Aug 5, 2007
The God Plays Dice blog that I've been reading recently had an interesting entry on trying to derive the importance of intersections from a map of a city. The core observation is that a good first approximation of importance of an intersection is the number of roads leading into and out of it.
Manhattan has some qualities that make this interesting to ponder. Primarily, the city was allowed to evolve naturally until 1811, when the Commissioner's Plan set forth the layout from 14th Street to the north side of Harlem, and the most important locations in Manhattan (depending on your point of view) are split between the Financial District, which is unplanned, and Midtown, which is planned.
In the planned section, the given approximation works out well. The plan included one major irregularity: Broadway, which cuts across diagonally from about 77th Street to 10th Street. As a result, the grid section includes 6 intersections that have 6 roads leading into and out of them instead of four:
- 72nd and Amsterdam Avenue (10th Avenue in Midtown): a central location on the Upper West Side
- 66th and Columbus Avenue (9th Avenue in Midtown): a corner of Lincoln Center
- 59th and 8th Avenue: Columbus Circle and a corner of Central Park
- 42nd and 7th Avenue: Times Square
- 34th and 6th Avenue: Herald Square and a corner of Macy's
- 23rd and 5th Avenue: Madison Square Park, home (sort of) of the Met Life Tower and Flatiron Building
- 14th and Park Avenue: Union Square
All of these are major intersections, and certainly rank highly among the most important intersections in the City.
Below 14th Street, though, the theory breaks down heavily. The West Village in particular has streets going all different directions and includes many intersections of 6 roads, some of as many as 8. However, none of those intersections are particularly important to the city as a whole (though some have local importance). Partly this is because Greenwich Village is built on land that is unsuitable for large buildings and partly it is because of the history of the area (which was once a literal village for people who didn't want to live in the bustling metropolis that was lower Manhattan).
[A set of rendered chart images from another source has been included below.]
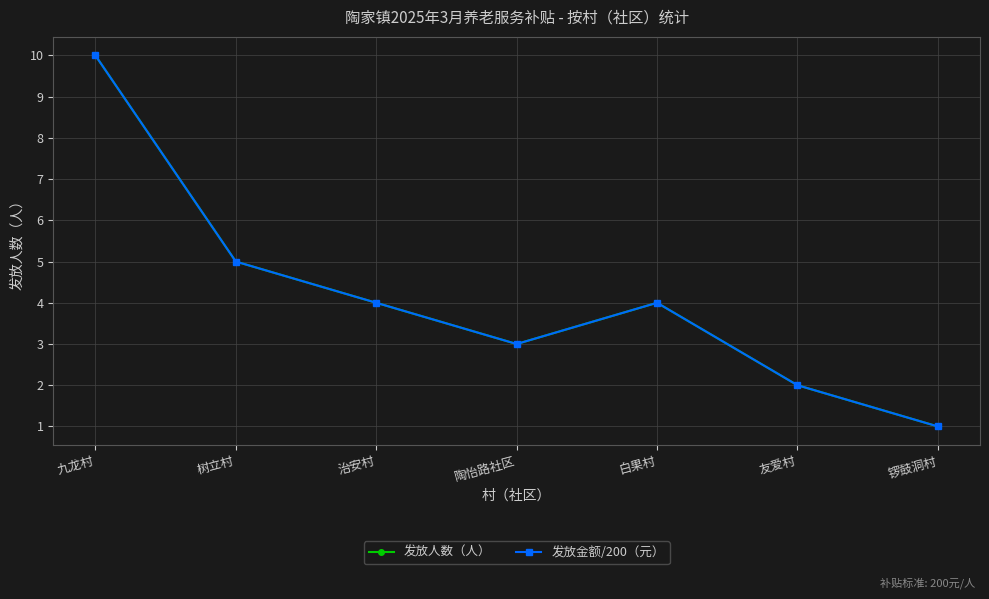

The 发放金额/200（元） series shows 3 at 友爱村. True or false?

False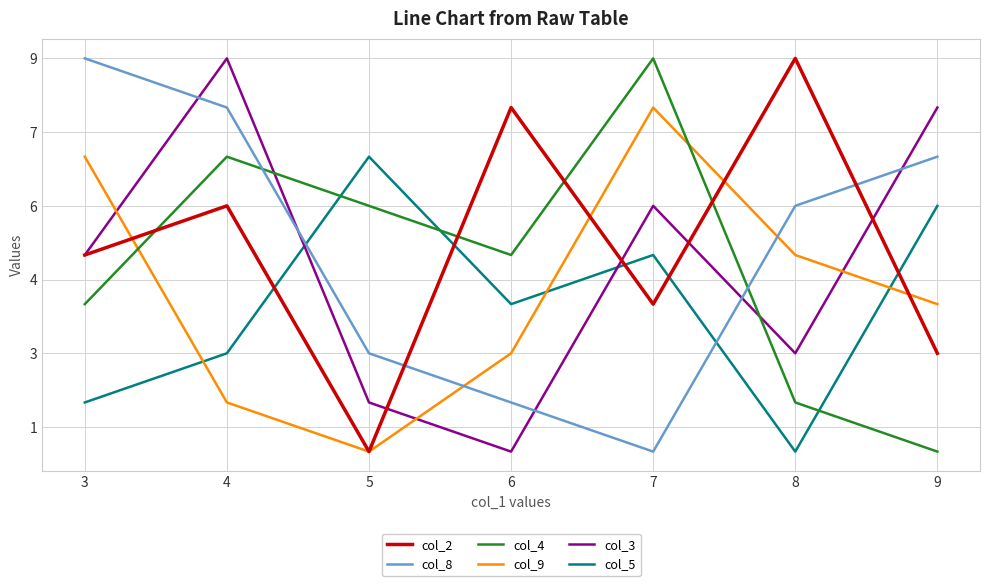

Does the chart have visible grid lines?

Yes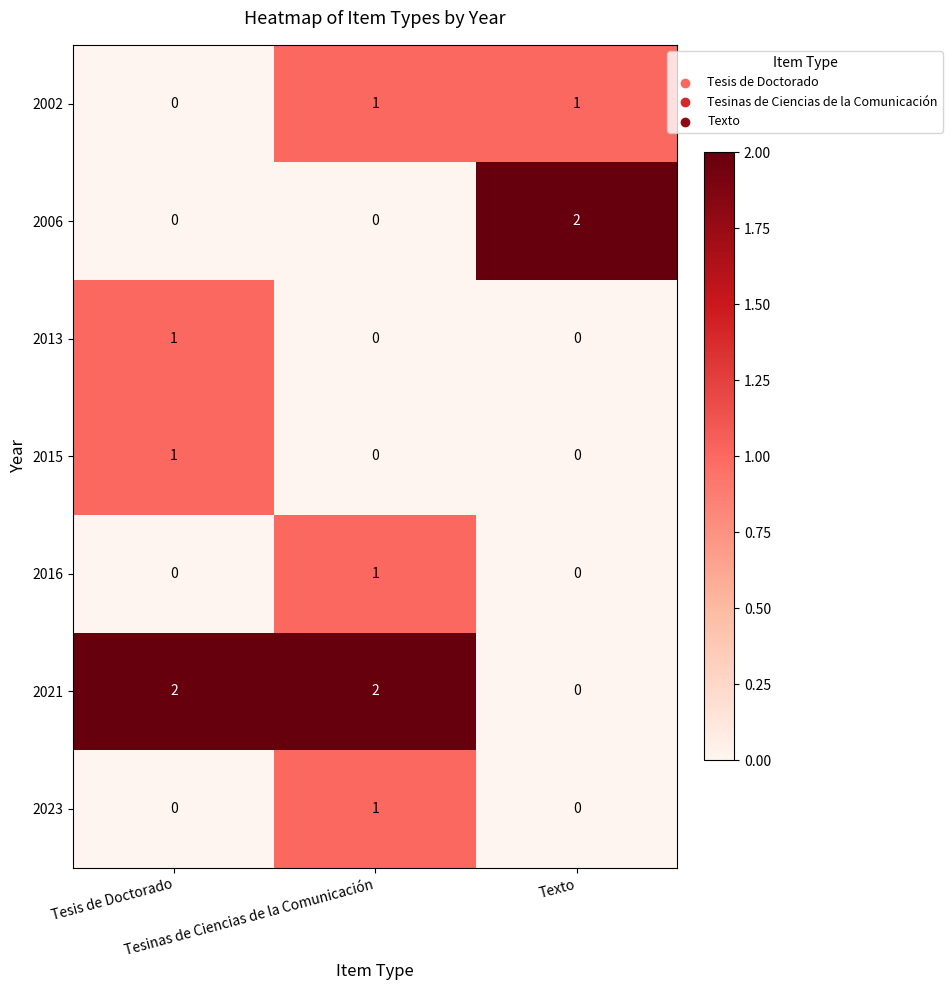

Which series has the largest total across all categories?

2021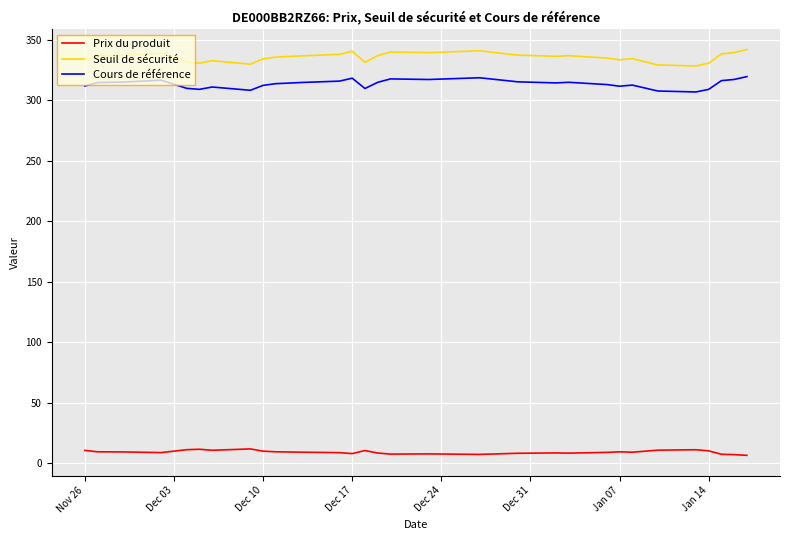

What is the lowest value of the Seuil de sécurité series?

328.4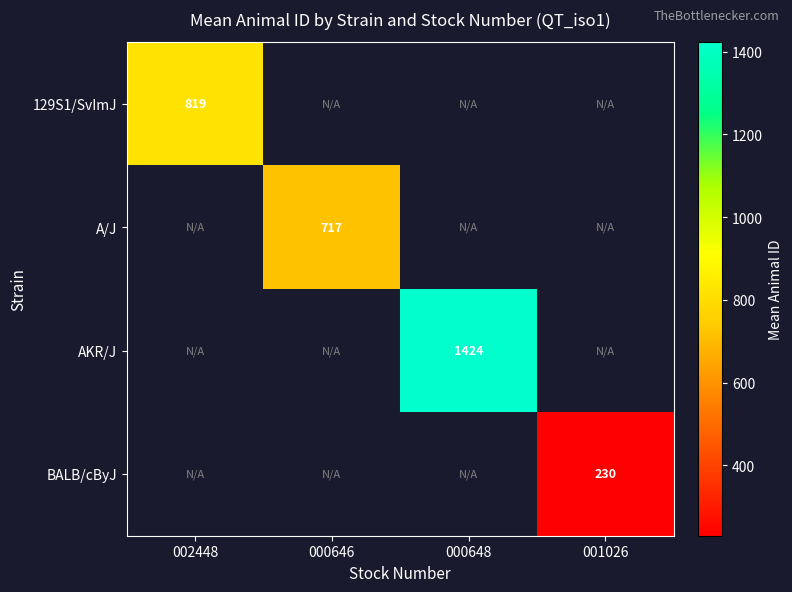

Where is 129S1/SvImJ nearest to the value 819?

002448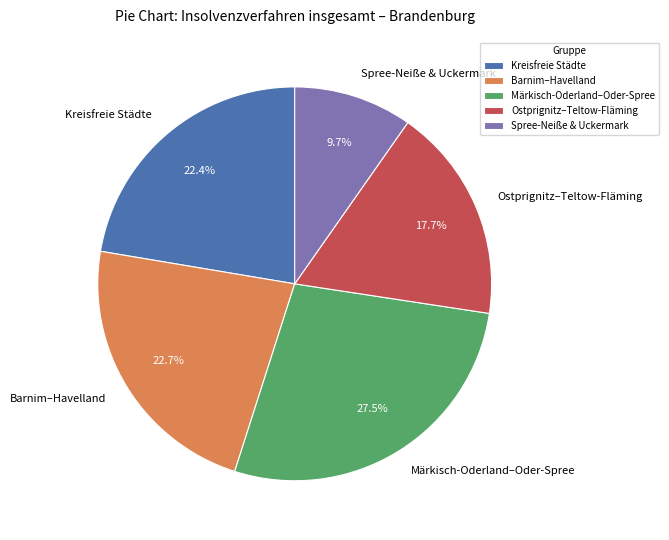

Do Ostprignitz–Teltow-Fläming and Spree-Neiße & Uckermark together represent more than half of the pie?

No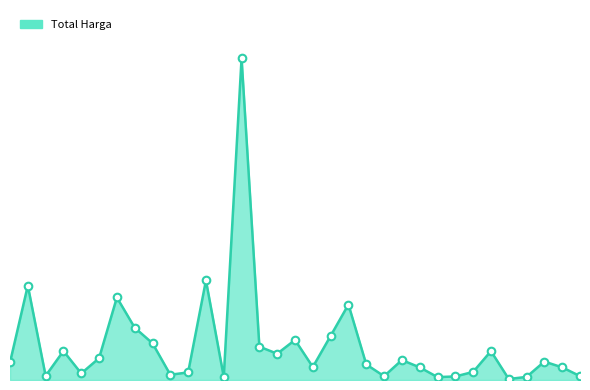

Does the chart have visible grid lines?

No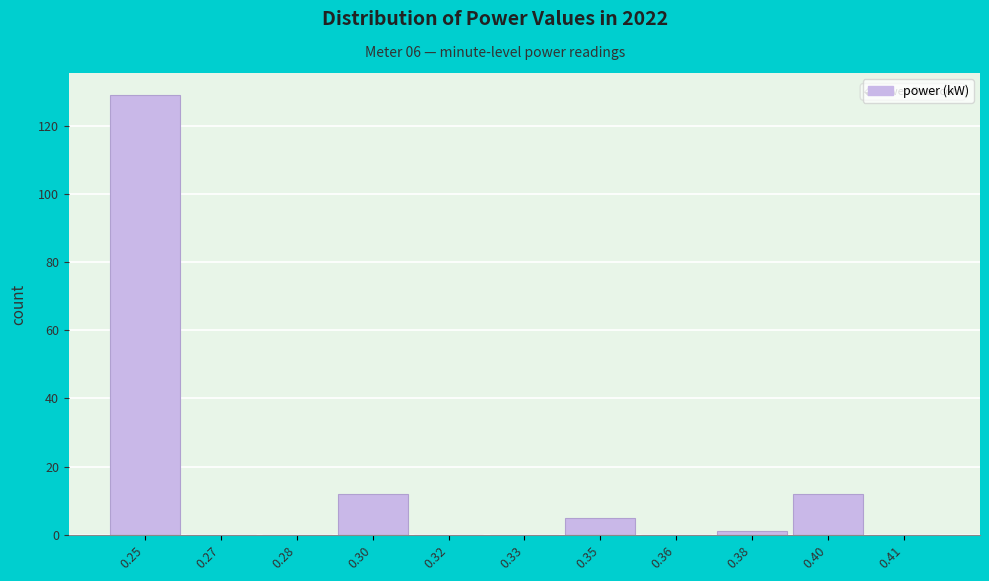

Reading left to right, transcribe all the data shown in this chart.

0.25=129	0.27=0	0.28=0	0.30=12	0.32=0	0.33=0	0.35=5	0.36=0	0.38=1	0.40=12	0.41=0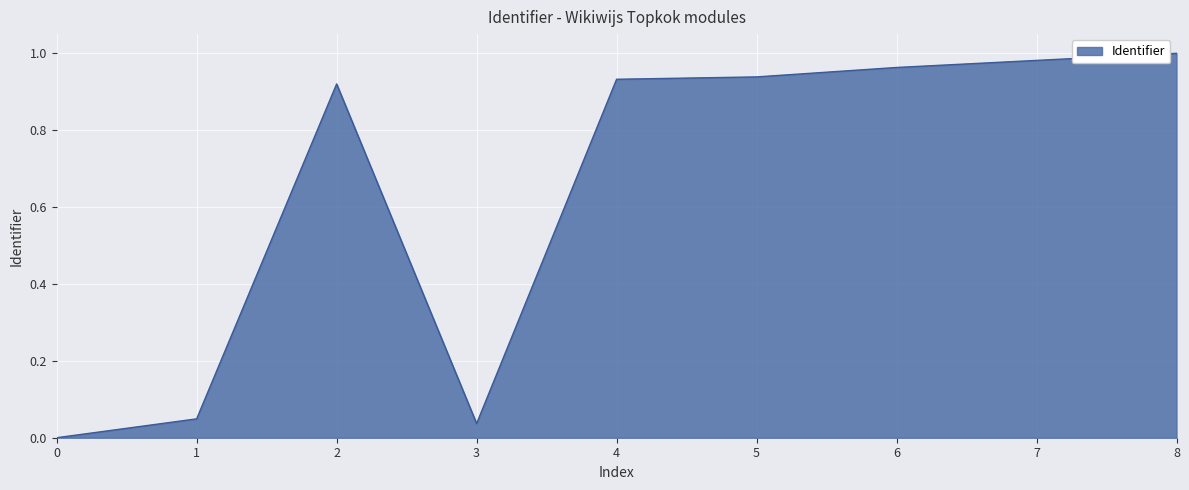

Is it true that the value at 4 is 0.3?

False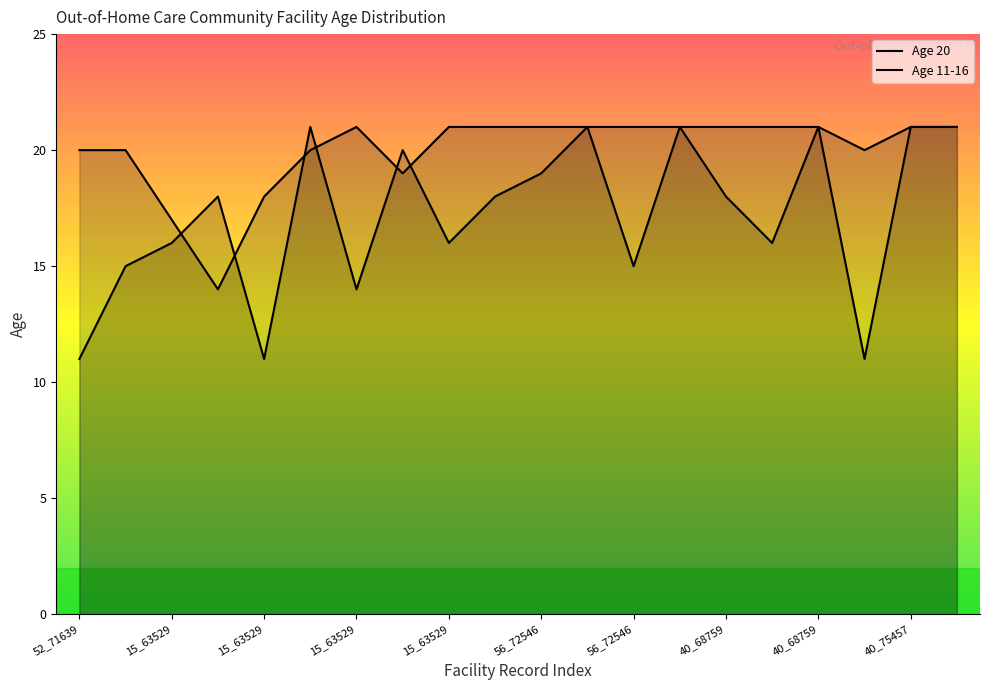

Between 56_72546 and 15_63529, which is larger?

56_72546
Perhaps the core of the matter, though, is that the importance of an intersection is proportionate to the importance of the streets that intersect there. Intersections with more streets thus stand a better chance of being important simply because there are more streets that might contribute some importance. In that manner, we could find important intersections by trying to find the important streets. Ideas for what features one might look for to determine that could include unusual streets (such as Broadway), streets which are further apart from similar streets (such as the Avenues), streets that carry two-way traffic (as these tend to be larger than one-way streets), and streets on the edges of major parks.
Isabel also includes a side note about subways and why she feels that Boston has a thorough subway system while Philadelphia doesn't. She compares Manhattan to Philadelphia in that the system is a grid, so there aren't "obvious" places to put subway stops, but that isn't actually true for Manhattan. The Commissioner's Plan designated fifteen Streets (14th, 23rd, 34th, 42nd, etc) to be wider than normal, and many carry two-way traffic nowadays (which is very unusual in Manhattan, even the Avenues are largely one-way). Because they're regularly placed and main thoroughfares, these became the obvious places for subway stops when the system came along. That's why there are 4 separate stops on 125th Street, but no stops on any of 117th-124th or 126th-134th.